We've Been Borked.

In 1987, Judge Robert Bork was denied appointment as an Associate Justice by the largest margin in modern US Senate history: 62 no votes.

Why? Because, unlike recent nominees, Judge Bork openly discussed his “judicial philosophy.” Judge Bork was the intellectual father of what has become known as “originalism” -  an approach to judicial interpretation that claims to strictly adhere to the text and the Framers’ “original intent” in interpreting the US Constitution, or more recently, their “original meaning.”  Three members of the US Supreme Court majority in Dobbs (which overruled Roe and Casey) are avowed disciples of Bork: Justices Alito, Kavanaugh, and Barrett.

Judge Bork launched “originalism” in a 1971 academic essay that argued that the US Supreme Court should protect only those rights that are explicitly stated in the US Constitution or were clearly intended by its drafters. “When the constitutional materials do not clearly specify the value to be preferred,” he wrote, “there is no principled way to prefer any claimed human value to any other. The judge must stick close to the text and the history, and their fair implications, and not construct new rights.”

Bork’s essay is nearly lifted word-for-word by Justice Alito in the Dobbs majority opinion tearing away American women's existing right to choice and bodily integrity.

If it isn't sad (or scary) enough that a judicial philosophy that was once rejected by 60+ US Senators, and which is still rejected by the great majority of Americans, has become majority Supreme Court doctrine, consider what other outcomes/opinions Judge Bork expressly ADMITTED were the natural consequence of “originalist” judicial activism under oath at his confirmation hearings:

  • Equal protection applies to the federal government, not the states.

  • Malapportionment, in which legislative districts within a state have enormous differences in population, is not a denial of equal protection.

  • “One person, one vote,” where all votes are required to have approximately equal weight,  is “incorrect” and “overreaching.”

  • The guarantee of equal protection cannot be used to limit sex discrimination because originalists avow that the Framers of the 14th Amendment were focused solely on race discrimination.

  • Neither the US Constitution nor the Bill of Rights protects an individual’s right to privacy (so no protection for abortion, contraceptives, interracial marriage, and/or LGBTQ+ marriage).

  • “Separate but equal” (Plessy v Ferguson) is constitutional; Brown v Board of Education was incorrect. 

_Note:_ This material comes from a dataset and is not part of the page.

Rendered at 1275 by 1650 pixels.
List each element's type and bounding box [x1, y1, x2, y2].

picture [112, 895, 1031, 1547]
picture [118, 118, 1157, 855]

I refuse to have Americans’ individual and political rights governed and limited by views and values that may have prevailed in 1787 (Constitution adoption), 1791 (Bill of Rights passed), or even 1868 (14th Amendment enacted). Such judicial rigidity inevitably leads to results that are rightly deemed absurd and unacceptable in our very different time and modern world.  

“Originalism” is hollow.  It allows conservative justices and judges to pretend that they are following a neutral theory when, in reality, they are imposing their own values. 

When Americans last had an actual opportunity to openly discuss and debate the US Constitution’s values and meaning, Judge Bork and his worldview were soundly rejected.  We too must be diligent and protect our inherent and inalienable rights by rejecting the radical Dobbs Court and its current majority of Borks in sheep's clothing.